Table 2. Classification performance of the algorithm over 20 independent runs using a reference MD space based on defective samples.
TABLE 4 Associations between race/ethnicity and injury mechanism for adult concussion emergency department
- - - -
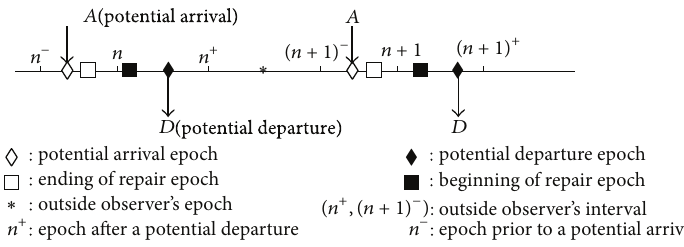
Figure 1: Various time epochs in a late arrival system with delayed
- - - -
▶ **Task to complete**: What is needed is an exact copy of the lines above, from the one containing "Table 2. Classification" through the one containing "TABLE 4 Associations", with nothing added.

▶ **Response below**:
Table 2. Classification performance of the algorithm over 20 independent runs using a reference MD space based on defective samples.
TABLE 4 Associations between race/ethnicity and injury mechanism for adult concussion emergency department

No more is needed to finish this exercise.